The Miss Edinburg 2013 Scholarship Pageant is accepting applicants for the Saturday, October 6 pageant, which will be held at the historic City Auditorium, located at 415 W. McIntyre, next to Edinburg City Hall.

Registration is officially underway and will take place until the end of September.

"We are looking forward to our upcoming pageant and are very excited to meet all interested applicants. Miss Edinburg and Miss Teen Edinburg 2013 will receive a once-in-a-lifetime opportunity to serve their community with honor by promoting different events throughout Edinburg and the Rio Grande Valley," said Minerva Olivarez, Pageant Director. 

Contestants for Miss Edinburg should be from 18 to 22 years of age. For Miss Teen Edinburg, the age group is 15-17 years of age.

The pageant will feature competition among numerous other group’s of Edinburg’s finest young women and girls, including:

• Miss Jr. Teen (for ages 13-14);
• Miss Preteen (10-12);
• Little Miss (7-9); and
• Miss Princess (5-6).

Delegates should be well-rounded individuals and live in Edinburg.

All contestants will be invited to attend a Social Event – Etiquette/Self-Improvement workshops, and will be highlighted with social media.

Winners will be awarded scholarships, a crystal crown, banner, crystal trophy, roses, and much more. Winners will have the opportunity to represent Edinburg at various functions, including socials, luncheons, ribbon cuttings, and banquets.

======

* To do *
1 – List the functions at which winners may represent Edinburg, according to the pageant announcement.
2 – From the pageant announcement, output the text between "Contestants for Miss" and "Miss Princess (5-6).", inclusive.

======

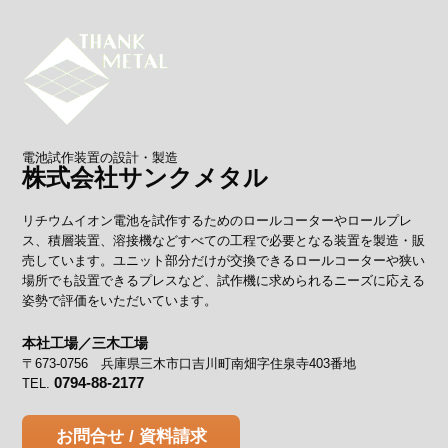
電池試作装置の設計・製造
株式会社サンクメタル
リチウムイオン電池を試作するためのロールコーターやロールプレ
ス、積層装置、溶接機などすべての工程で必要となる装置を製造・販
売しています。ユニット部分だけが交換できるロールコーターや狭い
場所でも設置できるプレスなど、試作機に求められるニーズに応える
姿勢で評価をいただいています。
本社工場／三木工場
〒673-0756 兵庫県三木市口吉川町南畑字住泉寺403番地
0794-88-2177
TEL.
お問合せ / 資料請求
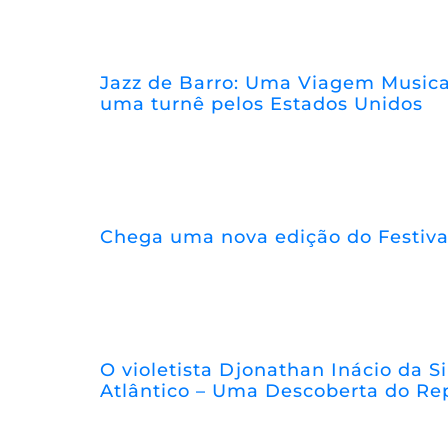
Jazz de Barro: Uma Viagem Musical
uma turnê pelos Estados Unidos
Chega uma nova edição do Festiva
O violetista Djonathan Inácio da Si
Atlântico – Uma Descoberta do Re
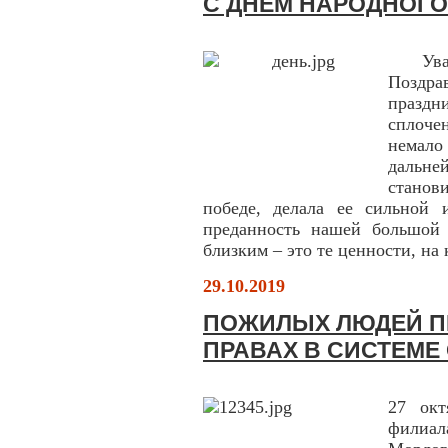
С ДНЕМ НАРОДНОГО
Ув
Поздра
праздн
сплоче
немало
дальне
станов
победе, делала ее сильной 
преданность нашей большой 
близким – это те ценности, на 
29.10.2019
ПОЖИЛЫХ ЛЮДЕЙ П
ПРАВАХ В СИСТЕМЕ
27 окт
филиа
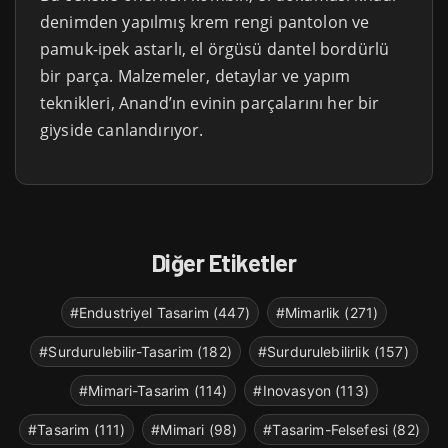
denimden yapılmış krem rengi pantolon ve
pamuk-ipek astarlı, el örgüsü dantel bordürlü
bir parça. Malzemeler, detaylar ve yapım
teknikleri, Anand’ın evinin parçalarını her bir
giyside canlandırıyor.
Diğer Etiketler
#Endustriyel Tasarim (447)
#Mimarlik (271)
#Surdurulebilir-Tasarim (182)
#Surdurulebilirlik (157)
#Mimari-Tasarim (114)
#Inovasyon (113)
#Tasarim (111)
#Mimari (98)
#Tasarim-Felsefesi (82)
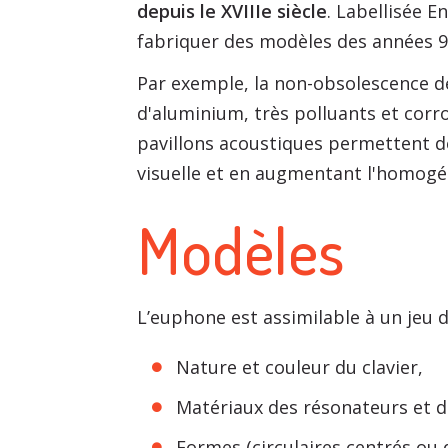
depuis le XVIIIe siècle
. Labellisée 
fabriquer des modèles des années 9
Par exemple, la non-obsolescence d
d'aluminium, très polluants et corro
pavillons acoustiques permettent d
visuelle et en augmentant l'homogéné
Modèles
L’euphone est assimilable à un jeu d
Nature et couleur du clavier,
Matériaux des résonateurs et d
Formes (circulaires centrés ou 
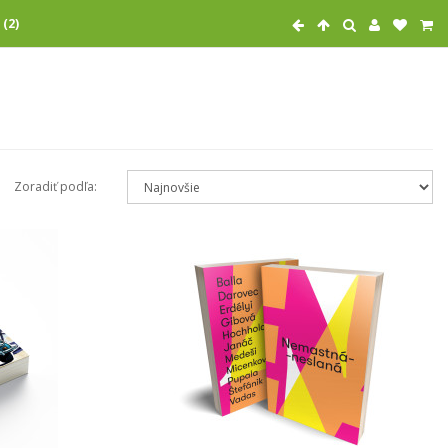
 (2)
Zoradiť podľa:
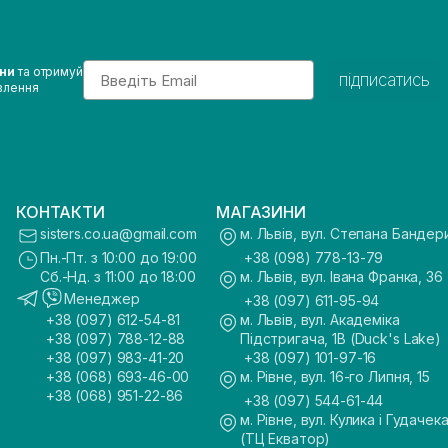
Email
ини
та отримуй
підписатись
влення
КОНТАКТИ
МАГАЗИНИ
sisters.co.ua@gmail.com
м. Львів, вул. Степана Бандер
Пн.-Пт. з 10:00 до 19:00
+38 (098) 778-13-79
Сб.-Нд. з 11:00 до 18:00
м. Львів, вул. Івана Франка, 36
Менеджер
+38 (097) 611-95-94
+38 (097) 612-54-81
м. Львів, вул. Академіка
+38 (097) 788-12-88
Підстригача, 1В (Duck's Lake)
+38 (097) 983-41-20
+38 (097) 101-97-16
+38 (068) 693-46-00
м. Рівне, вул. 16-го Липня, 15
+38 (068) 951-22-86
+38 (097) 544-61-44
м. Рівне, вул. Кулика і Гудачека
(ТЦ Екватор)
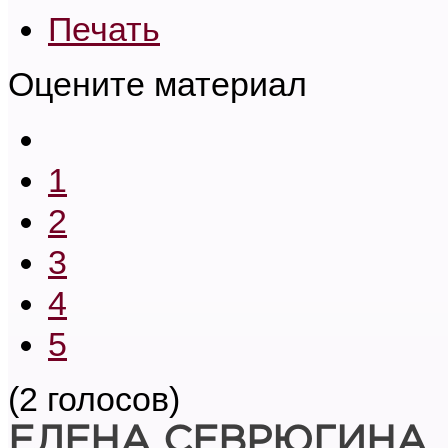
Печать
Оцените материал
1
2
3
4
5
(2 голосов)
ЕЛЕНА СЕВРЮГИНА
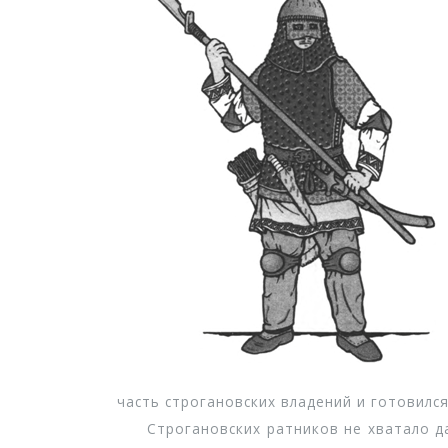
часть строгановских владений и готовился
Строгановских ратников не хватало даже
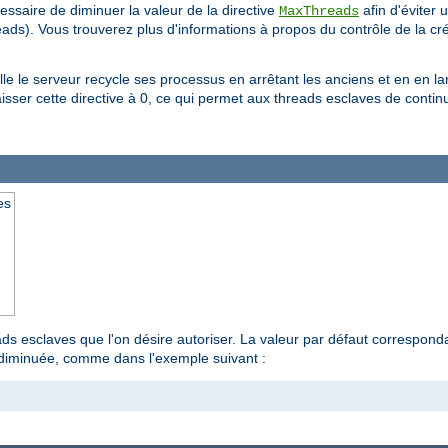
cessaire de diminuer la valeur de la directive
afin d'éviter 
MaxThreads
eads). Vous trouverez plus d'informations à propos du contrôle de la c
lle le serveur recycle ses processus en arrêtant les anciens et en en 
ser cette directive à 0, ce qui permet aux threads esclaves de continue
es
s esclaves que l'on désire autoriser. La valeur par défaut corresponda
e diminuée, comme dans l'exemple suivant :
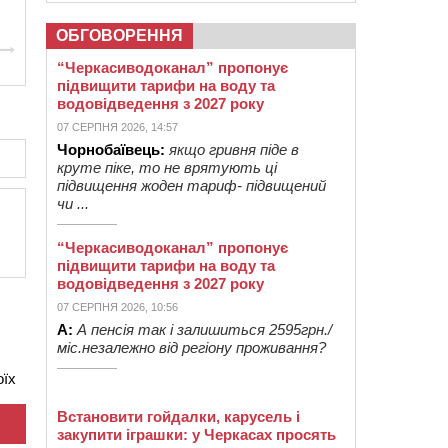
ОБГОВОРЕННЯ
“Черкасиводоканал” пропонує
підвищити тарифи на воду та
водовідведення з 2027 року
07 СЕРПНЯ 2026, 14:57
Чорнобаївець:
якщо гривня піде в
круте піке, то не врятують ці
підвищення жоден тариф- підвищений
чи ...
“Черкасиводоканал” пропонує
підвищити тарифи на воду та
водовідведення з 2027 року
07 СЕРПНЯ 2026, 10:56
А:
А пенсія так і залишиться 2595грн./
міс.незалежно від регіону проживання?
оїх
Встановити гойдалки, карусель і
закупити іграшки: у Черкасах просять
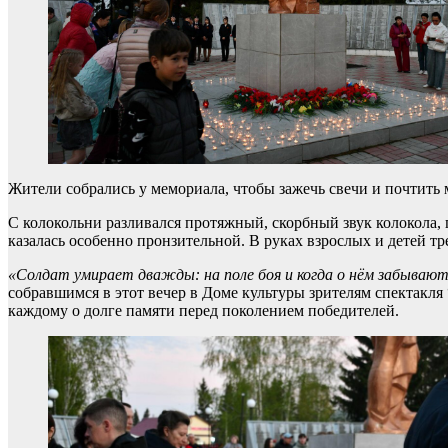
Жители собрались у мемориала, чтобы зажечь свечи и почтить 
С колокольни разливался протяжный, скорбный звук колокола, 
казалась особенно пронзительной. В руках взрослых и детей т
«Солдат умирает дважды: на поле боя и когда о нём забываю
собравшимся в этот вечер в Доме культуры зрителям спектакл
каждому о долге памяти перед поколением победителей.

======

* Per-task outputs *
1 – socials, luncheons, ribbon cuttings, banquets

2 –
Contestants for Miss Edinburg should be from 18 to 22 years of age. For Miss Teen Edinburg, the age group is 15-17 years of age.

The pageant will feature competition among numerous other group’s of Edinburg’s finest young women and girls, including:

• Miss Jr. Teen (for ages 13-14);
• Miss Preteen (10-12);
• Little Miss (7-9); and
• Miss Princess (5-6).